É possível evitar a pressão da Faria Lima por aumento de taxa de juros
“Essa é a primeira questão”, sublinha Furtado. A segunda é que, ao invés de fazer um megaprograma habitacional, com grandes investimentos, é preciso financiar as famílias para melhorarem e expandirem as suas residências. O puxadinho, a edícula, a reforma que aumenta a capacidade da casa, tudo isso é importante porque se houver uma recuperação, o preço dos aluguéis vai subir, pressionará a inflação e o mercado financeiro e os economistas dogmáticos vão convencer que só é possível fazer isso aumentando os juros. “Nós sabemos o que vai acontecer no ano que vem, sabemos quais são os principais preços que vão ameaçar a inflação. Então nós precisamos fazer políticas corretas. E como o Minha Casa, Minha Vida demora cinco anos para produzir resultados, deve-se fazer o combate mais simples, que vai na direção de propostas com modéstia e efetividade ao invés de ambição com alta taxa de risco de fracasso.”
O economista da USP defende também projetos “modestos, com base em programas conhecidos, que já foram operados e contam com avaliações positivas, portanto podemos aumentar a sua escala com relativa segurança de que vão funcionar”, a exemplo do programa das cisternas para coleta e armazenamento da água da chuva.
Além de identificar com precisão os investimentos prioritários, é preciso colocá-los em prática de modo a beneficiar quem vive em situação mais precária. “Há uma questão fundamental para viabilizar os investimentos, que é o fato de ainda existir uma concentração muito grande da arrecadação e dos recursos com a União, enquanto a operacionalização dos investimentos, muitas vezes até por força legal, é feita pelos estados e municípios. É essencial que a Fazenda consiga proporcionar recursos para que esses investimentos ocorram nos municípios, que é onde a dor é sentida”, ressalta o economista Gabriel Galípolo.
Puxadinho. O estímulo à construção civil pode impulsionar o crescimento – Imagem: iStockphoto
Essa operacionalização, diz, não é simples. Na contratação de investimentos em saúde, educação, infraestrutura, há sempre uma presença muito grande do governo federal por trás do processo, com recursos. “Ser credor de um município ou de um estado, muitas vezes em projetos que vão transcender um mandato, é muito diferente de deter um contrato a ser pago por quem tem autoridade monetária e pode emitir a moeda que liquida a obrigação”, sublinha Galípolo. O poder concedente responsável pelo saneamento básico, por exemplo, é o município. É frequente municípios com recursos hídricos não terem recursos financeiros e é preciso fazer subsídios cruzados nessas áreas.

- Instrução A -
Transcreva, sem qualquer alteração, as linhas das entradas desde o início até a linha que contém "a relatively recent p", incluídas ambas as extremidades.

- Material fornecido -
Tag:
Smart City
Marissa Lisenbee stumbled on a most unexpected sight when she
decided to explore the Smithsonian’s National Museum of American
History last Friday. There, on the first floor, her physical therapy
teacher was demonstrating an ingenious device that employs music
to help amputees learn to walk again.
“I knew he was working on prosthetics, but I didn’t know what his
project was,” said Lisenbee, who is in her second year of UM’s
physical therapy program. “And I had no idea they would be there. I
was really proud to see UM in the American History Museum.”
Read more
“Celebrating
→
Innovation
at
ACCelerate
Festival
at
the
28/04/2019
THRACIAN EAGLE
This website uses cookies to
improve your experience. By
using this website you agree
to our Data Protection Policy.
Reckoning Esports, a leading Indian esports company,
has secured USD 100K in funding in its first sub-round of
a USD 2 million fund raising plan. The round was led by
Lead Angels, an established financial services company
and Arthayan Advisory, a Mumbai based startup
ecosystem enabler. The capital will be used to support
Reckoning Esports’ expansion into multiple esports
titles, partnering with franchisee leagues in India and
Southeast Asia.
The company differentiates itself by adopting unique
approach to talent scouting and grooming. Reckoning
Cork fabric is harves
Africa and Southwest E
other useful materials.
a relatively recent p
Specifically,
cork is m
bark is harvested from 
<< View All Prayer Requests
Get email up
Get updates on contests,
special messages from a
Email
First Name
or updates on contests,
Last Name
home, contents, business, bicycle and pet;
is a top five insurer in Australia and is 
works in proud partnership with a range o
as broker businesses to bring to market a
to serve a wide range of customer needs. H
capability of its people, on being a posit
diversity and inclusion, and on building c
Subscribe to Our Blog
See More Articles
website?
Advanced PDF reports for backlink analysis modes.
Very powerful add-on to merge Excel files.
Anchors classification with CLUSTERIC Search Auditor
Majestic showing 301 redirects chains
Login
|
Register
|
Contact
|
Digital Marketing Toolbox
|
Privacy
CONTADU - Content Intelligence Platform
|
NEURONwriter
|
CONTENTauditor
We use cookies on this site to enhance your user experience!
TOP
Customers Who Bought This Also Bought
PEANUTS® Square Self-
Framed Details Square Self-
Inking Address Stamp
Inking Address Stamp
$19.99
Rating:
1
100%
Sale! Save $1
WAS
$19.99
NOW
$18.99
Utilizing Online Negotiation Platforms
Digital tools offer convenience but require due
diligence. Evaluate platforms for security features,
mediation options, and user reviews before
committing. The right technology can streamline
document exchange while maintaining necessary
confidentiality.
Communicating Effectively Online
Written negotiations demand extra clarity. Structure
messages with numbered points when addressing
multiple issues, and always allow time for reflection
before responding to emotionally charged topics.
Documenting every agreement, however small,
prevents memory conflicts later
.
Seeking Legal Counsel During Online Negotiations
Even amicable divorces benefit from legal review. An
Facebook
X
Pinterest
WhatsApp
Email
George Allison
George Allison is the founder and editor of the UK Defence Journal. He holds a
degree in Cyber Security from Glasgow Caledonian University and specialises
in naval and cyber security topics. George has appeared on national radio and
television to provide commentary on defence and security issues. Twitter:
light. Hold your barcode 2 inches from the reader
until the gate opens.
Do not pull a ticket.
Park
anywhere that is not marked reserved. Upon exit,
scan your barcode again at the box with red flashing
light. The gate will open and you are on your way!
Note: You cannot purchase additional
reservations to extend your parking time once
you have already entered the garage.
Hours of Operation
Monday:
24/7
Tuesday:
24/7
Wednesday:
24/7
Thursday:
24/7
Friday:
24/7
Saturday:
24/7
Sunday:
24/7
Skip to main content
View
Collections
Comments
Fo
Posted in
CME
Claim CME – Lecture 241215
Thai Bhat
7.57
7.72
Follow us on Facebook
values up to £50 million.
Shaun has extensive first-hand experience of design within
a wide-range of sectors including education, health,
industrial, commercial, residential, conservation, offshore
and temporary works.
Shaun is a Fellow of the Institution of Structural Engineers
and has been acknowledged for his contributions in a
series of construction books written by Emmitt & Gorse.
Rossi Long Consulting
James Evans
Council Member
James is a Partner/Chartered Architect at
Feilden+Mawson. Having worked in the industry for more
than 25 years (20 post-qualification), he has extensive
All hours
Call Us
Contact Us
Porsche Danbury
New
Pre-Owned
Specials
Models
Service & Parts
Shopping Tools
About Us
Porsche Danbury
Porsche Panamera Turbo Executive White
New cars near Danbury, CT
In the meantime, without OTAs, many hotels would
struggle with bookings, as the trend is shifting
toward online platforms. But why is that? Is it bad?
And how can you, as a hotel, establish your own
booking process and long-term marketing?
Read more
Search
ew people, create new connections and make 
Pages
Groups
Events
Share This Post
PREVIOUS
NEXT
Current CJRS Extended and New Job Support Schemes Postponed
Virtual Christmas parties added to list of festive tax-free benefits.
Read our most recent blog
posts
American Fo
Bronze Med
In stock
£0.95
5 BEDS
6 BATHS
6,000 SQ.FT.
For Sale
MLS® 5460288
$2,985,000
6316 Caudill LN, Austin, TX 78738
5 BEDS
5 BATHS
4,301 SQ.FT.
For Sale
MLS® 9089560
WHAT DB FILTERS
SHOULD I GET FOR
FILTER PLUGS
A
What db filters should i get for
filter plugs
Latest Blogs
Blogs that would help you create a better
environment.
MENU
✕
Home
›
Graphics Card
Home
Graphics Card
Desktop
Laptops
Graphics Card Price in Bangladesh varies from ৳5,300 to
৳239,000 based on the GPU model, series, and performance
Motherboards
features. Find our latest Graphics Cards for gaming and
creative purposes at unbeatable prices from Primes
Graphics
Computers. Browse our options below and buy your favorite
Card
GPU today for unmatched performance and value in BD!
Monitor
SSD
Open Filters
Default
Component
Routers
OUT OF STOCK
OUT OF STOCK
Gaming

- Instrução B -
Dê continuidade ao texto sobre juros e investimentos públicos a partir de sua última frase.

- Resultado da tarefa A -
Tag:
Smart City
Marissa Lisenbee stumbled on a most unexpected sight when she
decided to explore the Smithsonian’s National Museum of American
History last Friday. There, on the first floor, her physical therapy
teacher was demonstrating an ingenious device that employs music
to help amputees learn to walk again.
“I knew he was working on prosthetics, but I didn’t know what his
project was,” said Lisenbee, who is in her second year of UM’s
physical therapy program. “And I had no idea they would be there. I
was really proud to see UM in the American History Museum.”
Read more
“Celebrating
→
Innovation
at
ACCelerate
Festival
at
the
28/04/2019
THRACIAN EAGLE
This website uses cookies to
improve your experience. By
using this website you agree
to our Data Protection Policy.
Reckoning Esports, a leading Indian esports company,
has secured USD 100K in funding in its first sub-round of
a USD 2 million fund raising plan. The round was led by
Lead Angels, an established financial services company
and Arthayan Advisory, a Mumbai based startup
ecosystem enabler. The capital will be used to support
Reckoning Esports’ expansion into multiple esports
titles, partnering with franchisee leagues in India and
Southeast Asia.
The company differentiates itself by adopting unique
approach to talent scouting and grooming. Reckoning
Cork fabric is harves
Africa and Southwest E
other useful materials.
a relatively recent p

- Resultado da tarefa B -
Apesar de extremamente importante, a operacionalização não costuma receber a atenção necessária por parte dos economistas. “Discute-se pouco esse problema, até porque o nosso processo democrático virou um grande culto à personalidade: qual é o nome que vai resolver?”, crítica Galípolo. “Deveríamos passar mais tempo discutindo quais são as fontes de recursos, de quem se vai cobrar, para que tipo de projeto eles vão se destinar, tudo à mais plena luz do dia. O orçamento não é uma peça técnica, ele é um pilar ético desse sistema de compromisso mútuo que é viver em sociedade.”
Conseguir distribuir os recursos da União por estados e municípios é fundamental
Outro obstáculo é a falta crônica de bons projetos de investimento. Um caso exemplar, mencionado no debate, é o das debêntures de infraestrutura. Em 2021, a emissão de debêntures de infraestrutura superou 40 bilhões de reais, um dos maiores volumes de todos os tempos, mas a FGV registrou o menor investimento em infraestrutura da série histórica iniciada nos anos 1950. A explicação é que a maior parte desses recursos não foi para novos investimentos, mas para substituir dívida velha por dívida mais barata. Além disso, o estoque de debêntures mostra que mais de 70% desses investimentos estão no setor de energia e cerca de 20%, em logística e transporte, que se sustentam com cobrança de receita tarifária. Não são destinados aos setores nos quais o País é mais carente, como educação e saúde.
Além do desafio de montar uma estrutura organizacional para chegar em quem efetivamente sente o problema, há o problema de os funcionários públicos que tomam decisões estarem de mãos atadas, no chamado apagão das canetas dos entes públicos, resultado da carência de recursos causada pela política de arrocho fiscal combinada à elevada probabilidade de questionamento posterior, pelos órgãos de controle, acompanhado de punição.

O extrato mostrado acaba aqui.